Mount Alvernia High School, Newton, Massachusetts


Vera  Nazarian

Elayna  Bastajian 
American Missionaries in Armenia

Vera Nazarian: A Woman’s Strength and Power

Vera Nazarian’s fantasy novellas tell the stories of women who are victimized by a man’s control, and struggle to escape the chauvinistic attitudes of men. When each woman succeeds, she is able to empower herself and show the man in her life that he is not superior. Vera Nazarian reveals that at a young age women are trying to find their true selves. Throughout life they encounter struggles and difficulties which teach them valuable lessons. By learning from these experiences they are able to grow in strength and power, making them equal to, or superior to, the men in their lives. Nazarian explains in her novella, Dreams of a Compass Rose, that when a woman is born, she tends to develop masculine characteristics as she matures, whereas a man developes feminine characteristics. She notes that, “there is no shame in that, no weakness, rather the power of the divine comes to fill you more fully, for the divine is neither man nor woman but both.” (188).

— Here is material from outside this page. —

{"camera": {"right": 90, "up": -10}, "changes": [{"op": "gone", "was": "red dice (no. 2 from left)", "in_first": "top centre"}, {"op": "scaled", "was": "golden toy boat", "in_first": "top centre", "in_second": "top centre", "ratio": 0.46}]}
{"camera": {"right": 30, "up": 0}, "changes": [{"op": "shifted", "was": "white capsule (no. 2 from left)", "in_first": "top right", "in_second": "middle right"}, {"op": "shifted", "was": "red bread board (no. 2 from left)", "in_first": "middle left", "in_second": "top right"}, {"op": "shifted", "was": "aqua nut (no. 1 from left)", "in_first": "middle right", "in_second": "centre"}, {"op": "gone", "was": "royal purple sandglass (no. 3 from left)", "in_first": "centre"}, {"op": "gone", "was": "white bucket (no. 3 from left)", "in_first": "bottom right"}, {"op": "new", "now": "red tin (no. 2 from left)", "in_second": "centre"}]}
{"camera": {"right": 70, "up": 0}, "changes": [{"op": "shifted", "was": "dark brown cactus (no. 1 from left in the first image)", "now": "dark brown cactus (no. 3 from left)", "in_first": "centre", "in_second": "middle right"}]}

Nazarian’s works give women the confidence to realize their own potential.

Just as Nazarian’s female characters grow in strength and ability, American missionary women empowered their Armenian counterparts to become educated, active members of society during the late ninetenth and early twentieth centuries. Armenian men opposed education for women, and expected Armenian women to be the caretakers of the family. American missionaries, however, offered educational opportunities that enabled Armenian women to move beyond their traditional roles as caretakers Although Armenian women kept their traditional customs and heritage, they also adopted western ideals such as women’s development and autonomy. They accomplished this by attending American schools and colleges, helping to reform medical care, and contributing more to their communities. Armenian women also received vocational education, which enabled them to begin working. American missionary dedication in the fields of education and medicine offered Armenian women a new perspective on life. They gained the opportunity to be involved in political activites. By the 1920s American missionaries had saved the lives of well over a million Armenian women.

Major Works Consulted:

Barton, James. Story of Near East Relief. New York: MacMillan, 1930.
Lovejoy, Esther Pohl. Certain Samaritans. New York: Macmillan, 1927.
Nazarian, Vera. Dreams of a Compass Rose. Berkeley Heights: Wildside 2002.
---. Salt of the Air. Rockville: Prime, 2006.